Why I Started a Classical Christian School

Dec 5, 2021 by

by Daniel David Black, The Gospel Coalition:

A few weeks ago, The New York Times ran this headline: “Christian Schools Boom in a Revolt Against Curriculum and Pandemic Rules.”

The reporter had spotted an encouraging trend among Christian schools. The Association of Christian Schools International—the largest association of evangelical Christian schools—reported its median school grew K–12 enrollment by 12 percent between the 2019–20 and 2020–21 academic years. Some of that growth happened during the school year: between August and December of 2020, more than a third of ACSI schools saw enrollment jump.

In the Association for Classical Christian Schools (ACCS), about 80 percent of classical schools grew in 2020–21, while fewer than 10 percent declined.

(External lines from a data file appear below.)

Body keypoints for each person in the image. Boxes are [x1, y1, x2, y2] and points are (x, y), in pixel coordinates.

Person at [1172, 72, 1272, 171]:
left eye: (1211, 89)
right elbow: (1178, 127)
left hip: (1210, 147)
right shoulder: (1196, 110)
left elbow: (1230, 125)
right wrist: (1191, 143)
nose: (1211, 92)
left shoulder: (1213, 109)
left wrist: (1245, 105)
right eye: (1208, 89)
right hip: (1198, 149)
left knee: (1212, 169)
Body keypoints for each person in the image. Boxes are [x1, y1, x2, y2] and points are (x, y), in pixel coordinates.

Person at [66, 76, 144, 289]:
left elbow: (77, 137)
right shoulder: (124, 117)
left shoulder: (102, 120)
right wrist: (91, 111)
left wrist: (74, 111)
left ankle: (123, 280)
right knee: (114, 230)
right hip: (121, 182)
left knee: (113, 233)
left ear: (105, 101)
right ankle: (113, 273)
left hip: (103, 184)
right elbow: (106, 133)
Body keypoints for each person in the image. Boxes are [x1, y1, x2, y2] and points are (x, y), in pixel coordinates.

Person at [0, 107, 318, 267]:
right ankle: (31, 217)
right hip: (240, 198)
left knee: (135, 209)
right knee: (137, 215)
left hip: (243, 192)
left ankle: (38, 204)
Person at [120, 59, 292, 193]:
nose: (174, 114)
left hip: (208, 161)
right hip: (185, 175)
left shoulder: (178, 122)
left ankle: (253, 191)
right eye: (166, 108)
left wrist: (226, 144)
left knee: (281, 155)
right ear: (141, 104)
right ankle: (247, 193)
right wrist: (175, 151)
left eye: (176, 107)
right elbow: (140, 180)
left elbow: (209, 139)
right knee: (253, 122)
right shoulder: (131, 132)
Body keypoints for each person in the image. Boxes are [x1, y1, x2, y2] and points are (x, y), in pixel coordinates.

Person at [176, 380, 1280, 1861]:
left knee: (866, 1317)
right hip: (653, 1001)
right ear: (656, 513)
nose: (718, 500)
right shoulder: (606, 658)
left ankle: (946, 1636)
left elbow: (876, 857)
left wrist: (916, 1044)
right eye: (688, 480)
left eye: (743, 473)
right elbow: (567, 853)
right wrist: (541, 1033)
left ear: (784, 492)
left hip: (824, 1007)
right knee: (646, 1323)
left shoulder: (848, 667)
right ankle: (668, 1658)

“The bigger factor is startups,” ACCS president David Goodwin said. “We presently have 91 startups we’re working with, on a base of about 310 members. Normally, we have 30 or so at this time. A threefold increase in ‘normal’ is great. But even better, that’s almost a 25 percent increase in overall membership if all of the startups were to launch.”

One of those startups is my school, Rochester Classical Academy (RCA). We optimistically opened our doors in September 2019. We should’ve been too young to survive a disruption like COVID; instead, we’ve consistently added students.